Gut Check of Faith

Posted by Worldview Warriors On Sunday, August 17, 2014 0 comments

by Michael Homula

I am going to deviate from sharing a specific story about Gettysburg today. Rather, I want to use a scenario that played out thousands of times at Gettysburg, and thousands more across the battlefields of the Civil War, to illustrate a point about faith.

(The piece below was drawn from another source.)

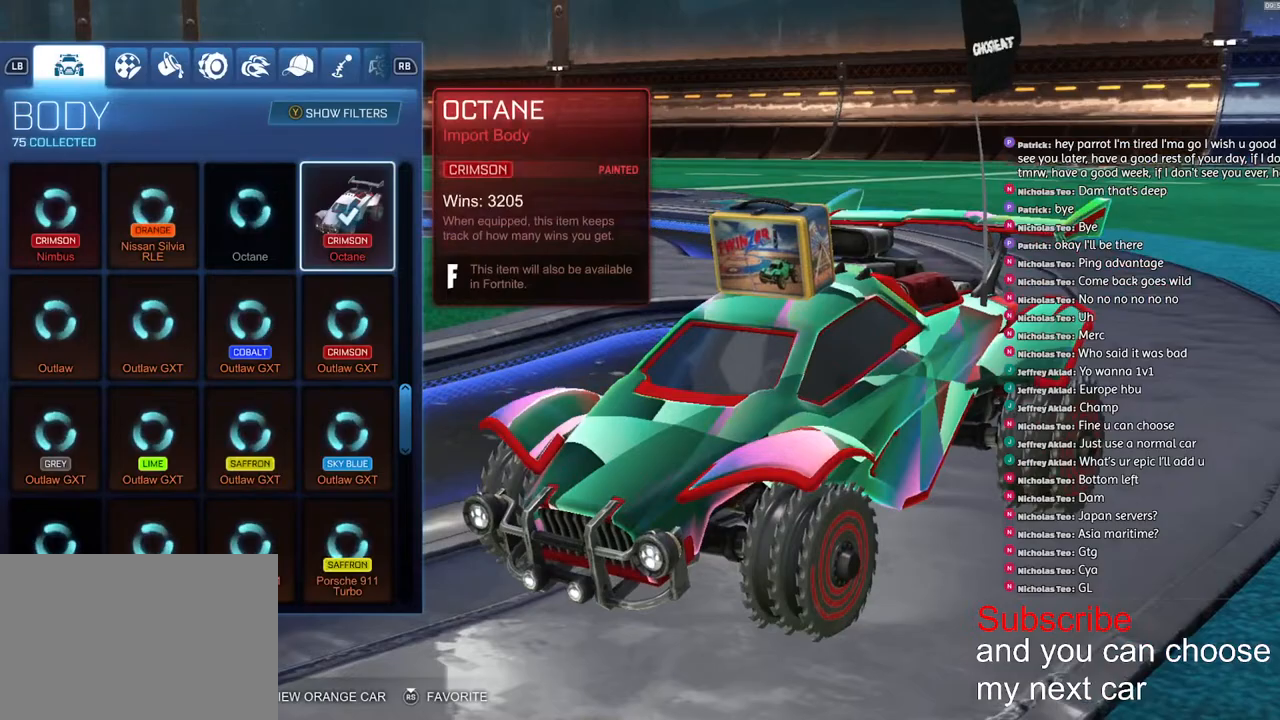
{"buttons": [], "left_stick": "center", "right_stick": "center", "events": [[17, "left_stick", "left"], [167, "left_stick", "center"], [183, "CROSS", "down"], [250, "CROSS", "up"], [417, "CIRCLE", "down"], [467, "CIRCLE", "up"]]}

I have been studying the Battle of Gettysburg since I was 15 years old, long before I came to saving faith in Jesus Christ in August of 2003. I recall walking the field when I was in college and wondering what would pass through the heart and mind of a man who, being mortally wounded, was facing certain death. While death came instantly for some, most would experience mind boggling pain and suffering from horrific wounds before succumbing to death. Certain types of wounds in the Civil War were almost always fatal and the men knew it. Surviving images of the dead on the battlefield at Gettysburg or any other Civil War battlefield reveals corpses whose jackets and shirts are ripped open at the chest or stomach. This was not the result of post death pillaging of the wounding but the work of the dying men themselves. They knew if they were gut shot they would die so, immediately after being wounded, they would tear open their jackets and shirts to see where they were hit. If it was in the abdomen or chest they knew they were most likely going to die and would prepare by writing last words in diaries, muttering final words for comrades in arms to share with their soon-to-be widows and families, and some would even finally come to faith in Jesus. A term that we now know as foxhole faith – though there were really no foxholes in the Civil War.

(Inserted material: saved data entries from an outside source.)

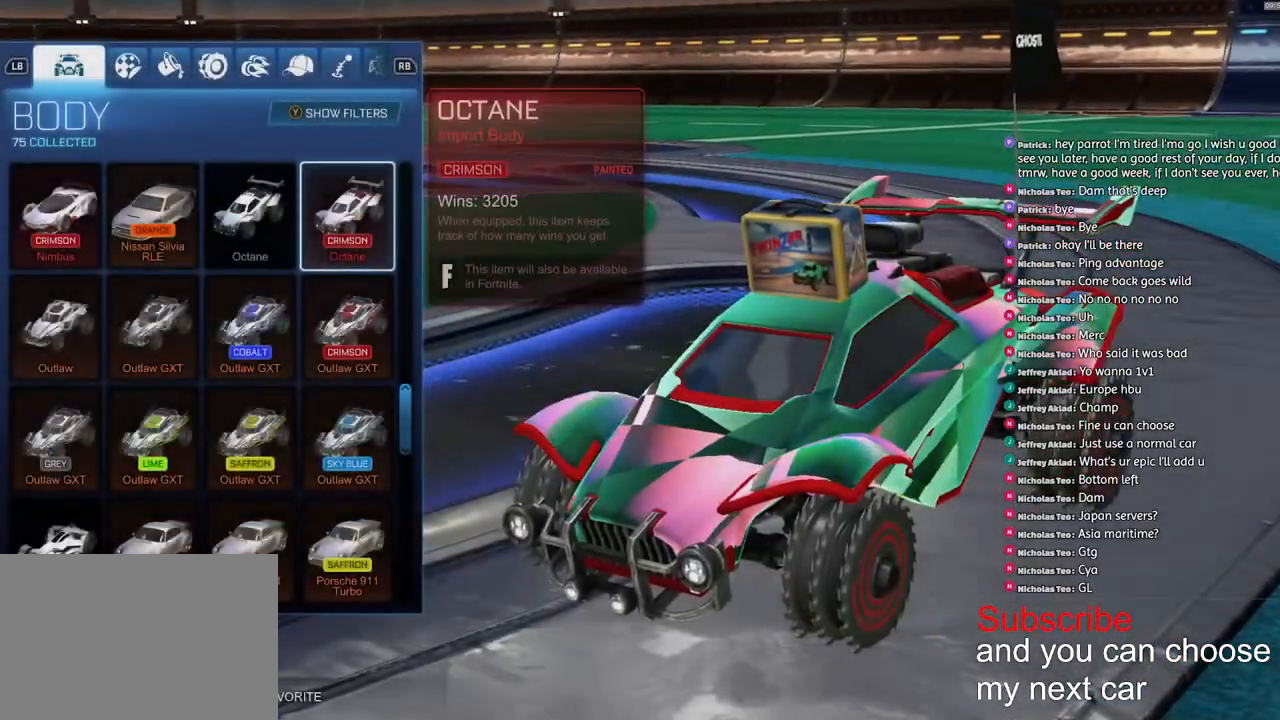
{"buttons": [], "left_stick": "center", "right_stick": "center", "events": [[67, "CIRCLE", "down"], [133, "CIRCLE", "up"], [217, "CIRCLE", "down"], [300, "CIRCLE", "up"]]}
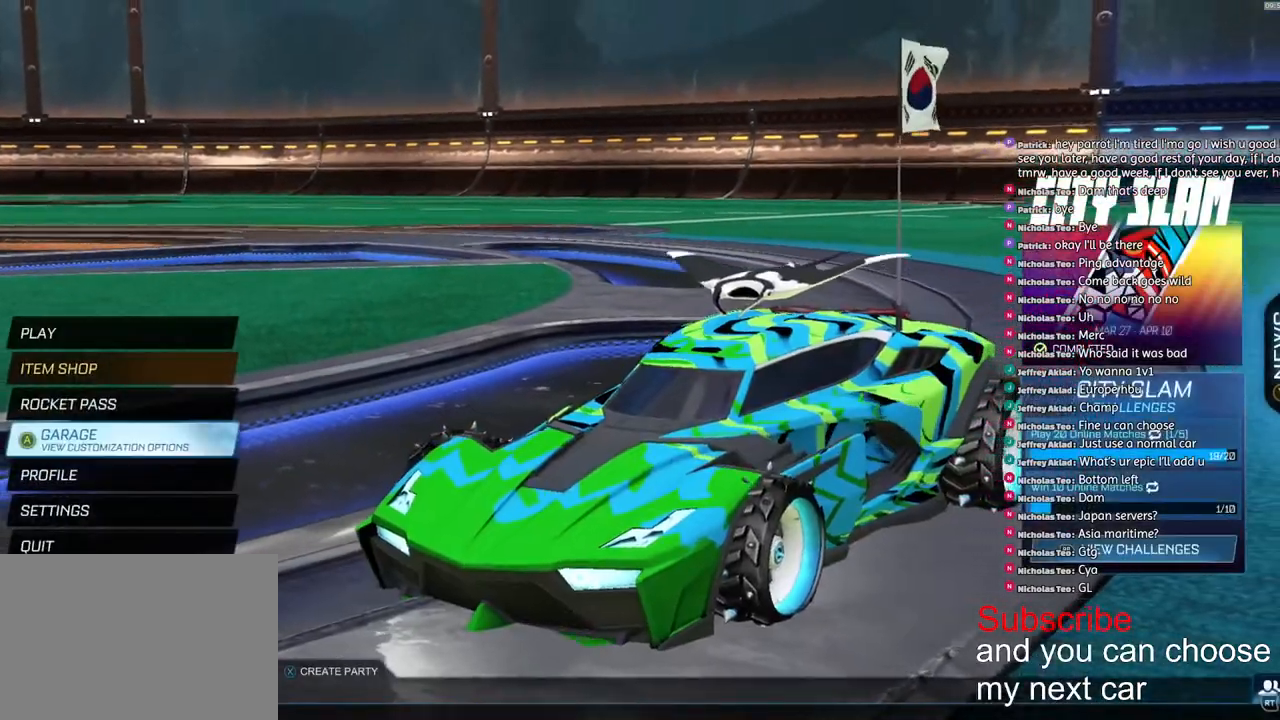
{"buttons": [], "left_stick": "center", "right_stick": "center", "events": [[167, "R2", "down"], [233, "R2", "up"]]}
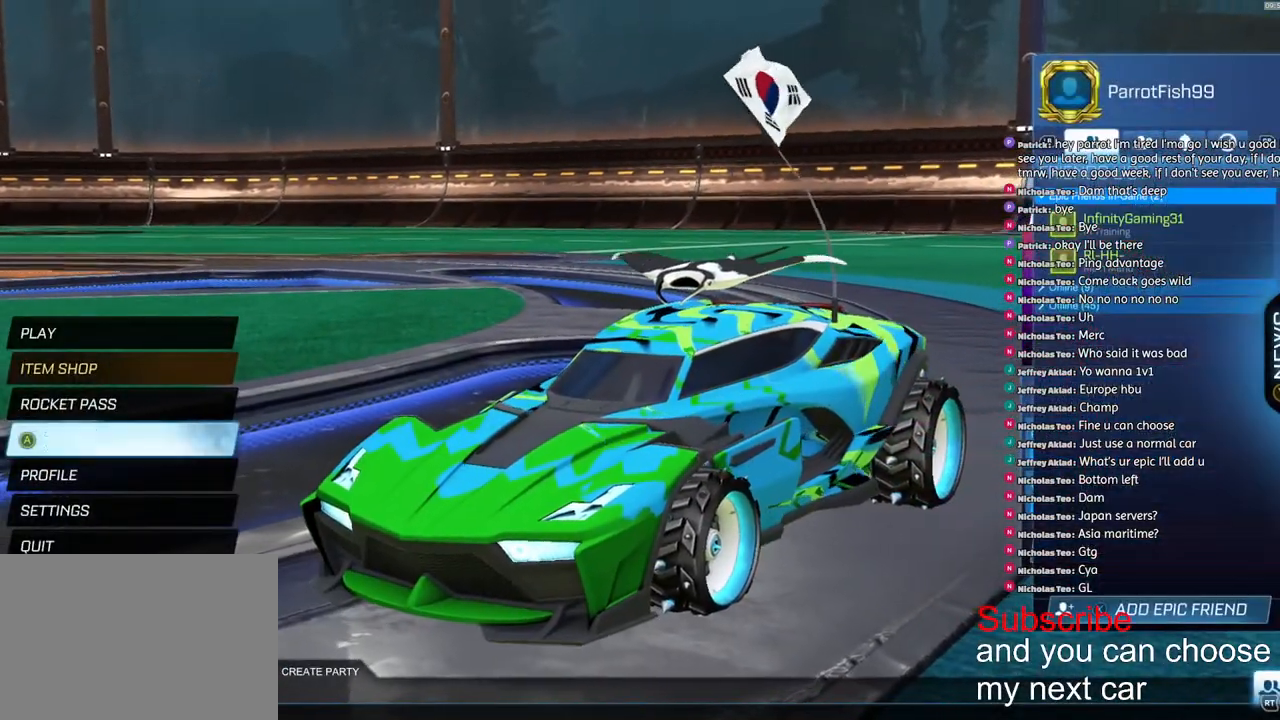
{"buttons": ["R2"], "left_stick": "center", "right_stick": "center", "events": [[150, "R1", "down"], [217, "R1", "up"], [317, "L1", "down"], [450, "L1", "up"], [467, "R2", "down"]]}
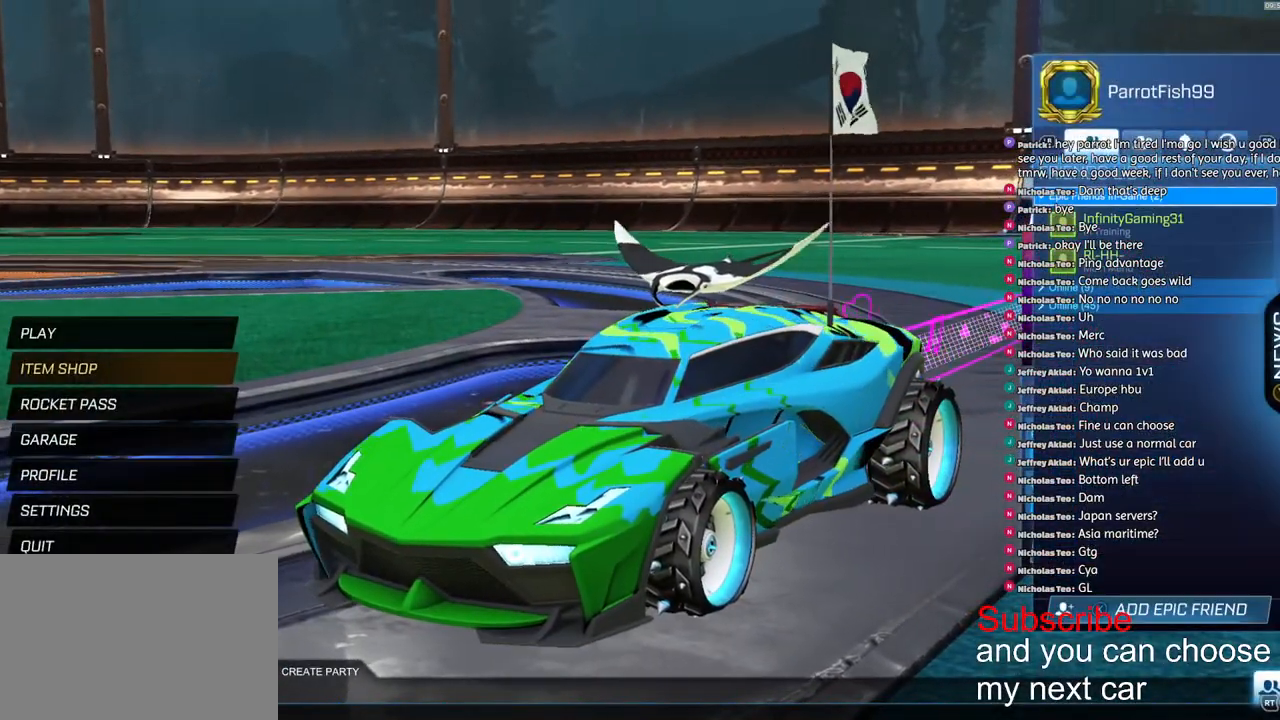
{"buttons": [], "left_stick": "up", "right_stick": "center", "events": [[50, "R2", "up"], [283, "left_stick", "up"]]}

Confederate dead at the Rose Farm - Gettysburg, PA

Foxhole faith refers to someone whose life is ebbing away and in desperation they cry out to God to save them. In the face of battle and death, men who have had nothing to do with God suddenly find themselves facing bullets flying past their head or experiencing mortal wounds and they cry out to God to save them. “If you get me out of here alive, I’ll serve you, God,” might be something they’d pray in the face of death – if they are even given the time to cry out before dying.

If they survive, this type of commitment rarely ever lasts beyond the rescue. If the person is spared from death and returns to safety, the promises fade and life without God eventually returns. In Isaiah 17:7-8 we learn about another type of foxhole faith:

In that day people will look to their Maker and turn their eyes to the Holy One of Israel. They will not look to the altars, the work of their hands and they will have no regard for the Asherah poles and the incense altars their fingers have made.

Isaiah is bringing a message from God to the people of Damascas. After the ruin of that city, there will only be a few of them left, “like the stray olives left on the tree after harvest” (Isaiah 24:13). These few remaining will realize the vanity of idol worship they’ve been participating in, and they will suddenly turn to their Creator. They will suddenly have respect for God. This reminds me of that famous passage found in Philippians 2: “…and every tongue will confess that Jesus Christ is Lord, to the glory of God the Father.”

Clearly this kind of faith is not focused on God. It is focused on self. This kind of foxhole faith is actually idolatry itself because it’s about putting God on a shelf until you need Him. True faith trusts God in the good times and the bad.

How’s your faith today? Are you able to honor God in the good times, or are you like these people from Damascas, or those facing death on the battlefield, who turn to their own pleasure and carnal pursuits until crisis hits? The problem with the latter of these two is that there is no guarantee of time to make one last confessions, one last moment of repentance or one last moment to finally trust Jesus alone for salvation. James writes, “Why, you do not even know what will happen tomorrow. What is your life? You are a mist that appears for a little while and then vanishes” (James 4:14). If you do not have the eternal security found only in Jesus Christ, there should be a sense of urgency because this life can be over in the blink of an eye. You may not have time to pull open your jacket and shirt and do a gut check, finally confessing Jesus as Lord and Savior at the last possible moment.

The encouragement today is to trust Him. Have faith that God has and will rescue you now and forever from death if only you will trust in Jesus.